The conventional view treats NAD+ loss as pathophysiology—basically a failure that drives endothelial dysfunction through eNOS uncoupling and ICAM-1 overexpression. But this framing assumes the decline is unintended. Our hypothesis is that the body systematically depletes NAD+ via CD38 upregulation in macrophages and endothelial cells for a protective purpose: starving senescent cells of the metabolic substrate they need for PARP-mediated DNA repair and sirtuin-driven transcriptional activation, which limits their ability to sustain pro-inflammatory SASP production.
This metabolic quarantine model explains a puzzling observation in the literature—why senescent cells upregulate NAMPT. We think it's a selfish self-preservation strategy: senescent cells locally preserve NAD+ pools to power their own inflammatory phenotype while creating a NAD+-deficient environment that suppresses how neighboring healthy cells respond to inflammatory signals. The endothelial dysfunction we see—eNOS uncoupling, reduced NO production—might therefore be an intentional wound-sealing response rather than passive damage.

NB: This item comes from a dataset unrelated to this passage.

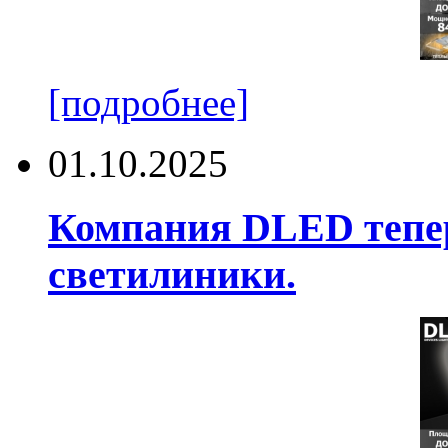
[подробнее]
01.10.2025
Компания DLED тепер
светилиники.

The therapeutic implication diverges sharply from the senolytics-first approach. If NAD+ augmentation without senolytic clearance accidentally provides metabolic fuel to SASP-producing cells, it could worsen inflammation—not despite the body's strategic withdrawal of resources, but because of it. Testing this hypothesis means measuring SASP factor production in senescent cells cultured with versus without NAD+ precursors, comparing inflammatory output when CD38 activity is pharmacologically inhibited versus enhanced, and asking whether endothelial dysfunction in aged vasculature reflects active barrier reinforcement rather than passive decline.
If validated, this framework reframes NAD+ decline from "budget cut" to "containment protocol"—the body's strategic retreat to limit damage rather than a failure to maintain function.